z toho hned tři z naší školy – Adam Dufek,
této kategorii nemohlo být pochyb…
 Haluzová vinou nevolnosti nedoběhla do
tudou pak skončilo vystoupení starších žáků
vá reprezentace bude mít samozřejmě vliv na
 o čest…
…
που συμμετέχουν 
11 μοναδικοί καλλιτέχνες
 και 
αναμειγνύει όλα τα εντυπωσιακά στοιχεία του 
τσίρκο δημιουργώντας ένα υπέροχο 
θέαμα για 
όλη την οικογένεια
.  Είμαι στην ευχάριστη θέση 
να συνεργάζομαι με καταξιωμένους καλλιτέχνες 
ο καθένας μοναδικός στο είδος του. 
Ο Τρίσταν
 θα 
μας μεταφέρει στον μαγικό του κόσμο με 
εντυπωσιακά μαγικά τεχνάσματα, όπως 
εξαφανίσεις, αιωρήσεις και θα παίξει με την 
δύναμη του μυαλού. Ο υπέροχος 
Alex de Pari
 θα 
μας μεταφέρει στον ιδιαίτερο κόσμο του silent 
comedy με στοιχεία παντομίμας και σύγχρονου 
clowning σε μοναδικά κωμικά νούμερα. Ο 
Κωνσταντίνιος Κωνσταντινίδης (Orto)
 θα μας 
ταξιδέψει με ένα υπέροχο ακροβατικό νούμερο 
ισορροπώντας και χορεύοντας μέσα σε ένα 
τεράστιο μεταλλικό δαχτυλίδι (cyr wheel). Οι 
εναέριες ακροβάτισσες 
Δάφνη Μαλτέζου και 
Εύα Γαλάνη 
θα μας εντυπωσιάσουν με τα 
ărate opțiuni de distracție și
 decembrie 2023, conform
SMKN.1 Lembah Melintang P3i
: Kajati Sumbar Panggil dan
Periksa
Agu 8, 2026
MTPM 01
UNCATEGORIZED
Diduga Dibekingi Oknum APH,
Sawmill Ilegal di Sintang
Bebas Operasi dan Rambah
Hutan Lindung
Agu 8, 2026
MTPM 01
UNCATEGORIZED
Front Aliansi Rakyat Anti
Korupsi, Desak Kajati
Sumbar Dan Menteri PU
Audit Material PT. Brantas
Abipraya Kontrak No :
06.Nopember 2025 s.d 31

□ □ □

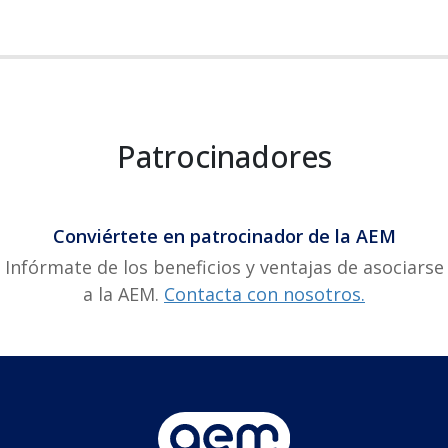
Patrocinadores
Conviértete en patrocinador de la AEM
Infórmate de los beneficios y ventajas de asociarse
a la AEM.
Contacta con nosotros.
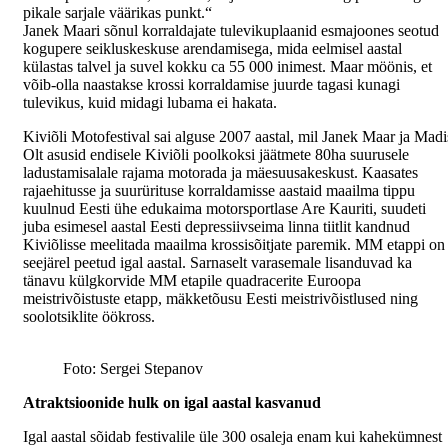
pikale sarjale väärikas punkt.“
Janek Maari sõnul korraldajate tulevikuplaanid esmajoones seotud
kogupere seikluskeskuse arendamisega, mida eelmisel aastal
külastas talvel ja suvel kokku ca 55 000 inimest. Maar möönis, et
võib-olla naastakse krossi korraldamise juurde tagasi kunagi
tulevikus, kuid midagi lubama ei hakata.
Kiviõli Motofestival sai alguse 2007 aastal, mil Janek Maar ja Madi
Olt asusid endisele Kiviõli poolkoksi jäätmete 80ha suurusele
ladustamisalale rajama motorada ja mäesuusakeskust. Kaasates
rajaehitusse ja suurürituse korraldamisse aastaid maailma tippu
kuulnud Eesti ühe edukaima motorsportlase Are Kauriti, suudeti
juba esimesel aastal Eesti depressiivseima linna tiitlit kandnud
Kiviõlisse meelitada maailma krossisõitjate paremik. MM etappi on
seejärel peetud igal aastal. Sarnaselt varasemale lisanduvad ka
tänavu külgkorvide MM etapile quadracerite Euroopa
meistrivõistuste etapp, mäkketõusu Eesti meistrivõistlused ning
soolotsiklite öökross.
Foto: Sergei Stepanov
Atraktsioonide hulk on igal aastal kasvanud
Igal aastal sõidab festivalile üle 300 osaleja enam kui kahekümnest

□ □ □

§ ASSIGNED TASK:
Begin with the line that has "juba esimesel aastal" in the listing above and end after the line that has "Igal aastal sõidab"; output those lines exactly.

§ FINISHED TASK:
juba esimesel aastal Eesti depressiivseima linna tiitlit kandnud
Kiviõlisse meelitada maailma krossisõitjate paremik. MM etappi on
seejärel peetud igal aastal. Sarnaselt varasemale lisanduvad ka
tänavu külgkorvide MM etapile quadracerite Euroopa
meistrivõistuste etapp, mäkketõusu Eesti meistrivõistlused ning
soolotsiklite öökross.
Foto: Sergei Stepanov
Atraktsioonide hulk on igal aastal kasvanud
Igal aastal sõidab festivalile üle 300 osaleja enam kui kahekümnest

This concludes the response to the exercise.